# rogers sportsnet??



## phillyjg12 (Mar 29, 2007)

will the Canadian rogers sportsnet ever come to directv


----------



## colavsfaninnwia (Jan 25, 2006)

No, for as long as they stay Canadian. Or until laws change that let them be distributed in the US. Chances of that are very VERY slim.


----------



## ocwaves (Apr 8, 2007)

Extra Innings launched Padres games on SD4 tonight.
Look for the Phillies and Jays courtesy of Comcast and Rogers soon.
Maybe even over the air feeds ...


----------



## phillyjg12 (Mar 29, 2007)

YEA THATS weird cause in canada on cable and satellite they have our nbc fox and cbs and we cant get their one rsn?


----------



## DCSholtis (Aug 7, 2002)

ocwaves said:


> Extra Innings launched Padres games on SD4 tonight.
> Look for the Phillies and Jays courtesy of Comcast and Rogers soon.
> Maybe even over the air feeds ...


Now that I saw SD4 tonight Im guessing OTA feeds soon too. And won't Comcast be PISSED. This would be the last competitive advantage they had against D*.


----------



## jimbo09 (Sep 26, 2006)

DCSholtis said:


> Now that I saw SD4 tonight Im guessing OTA feeds soon too. And won't Comcast be PISSED. This would be the last competitive advantage they had against D*.
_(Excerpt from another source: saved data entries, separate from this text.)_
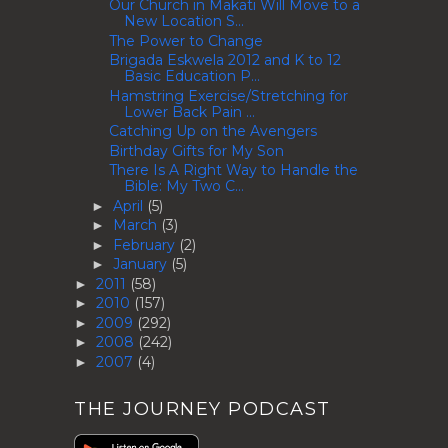
Our Church in Makati Will Move to a
New Location S...
The Power to Change
Brigada Eskwela 2012 and K to 12
Basic Education P...
Hamstring Exercise/Stretching for
Lower Back Pain ...
Catching Up on the Avengers
Birthday Gifts for My Son
There Is A Right Way to Handle the
Bible: My Two C...
April
(5)
►
March
(3)
►
February
(2)
►
January
(5)
►
2011
(58)
►
2010
(157)
►
2009
(292)
►
2008
(242)
►
2007
(4)
►
THE JOURNEY PODCAST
The Jays home feed was on Strike zone channel


----------



## n3ntj (Dec 18, 2006)

jimbo09 said:


> The Jays home feed was on Strike zone channel


This would be very nice for when the Yankees play the Jays and it is only on locally (MY9) in NY and not on EI. Maybe this gives us a chance of seeing the game from Rogers Sportsnet via EI.


----------



## juan ellitinez (Jan 31, 2003)

Not to confuse the issue.. Arent canadian feeds included in Center ICE? Why not extra innings?


----------



## DCSholtis (Aug 7, 2002)

Just the way its always been. I do not know why though. Before yesterday we never had feeds from Cox 4 San Diego for the Padres either.


----------



## DCSholtis (Aug 7, 2002)

FYI BOTH Rogers Sportsnet AND as of today CSN Philly feeds have been in EI. HUGE improvement.


----------



## n3ntj (Dec 18, 2006)

So, did Comcast or Rogers supply the EI feeds this weekend for this series?


----------



## DCSholtis (Aug 7, 2002)

n3ntj said:


> So, did Comcast or Rogers supply the EI feeds this weekend for this series?


Yes. CSN Philly for Friday's game and Rogers Sportsnet for Saturday and Sunday's games as the Phillies were on OTA.


----------



## n3ntj (Dec 18, 2006)

DCSholtis said:


> Yes. CSN Philly for Friday's game and Rogers Sportsnet for Saturday and Sunday's games as the Phillies were on OTA.


Wow..would have been weird to see CSN Phily on D* EI. CSN Phily is my RSN (if I had cable).


----------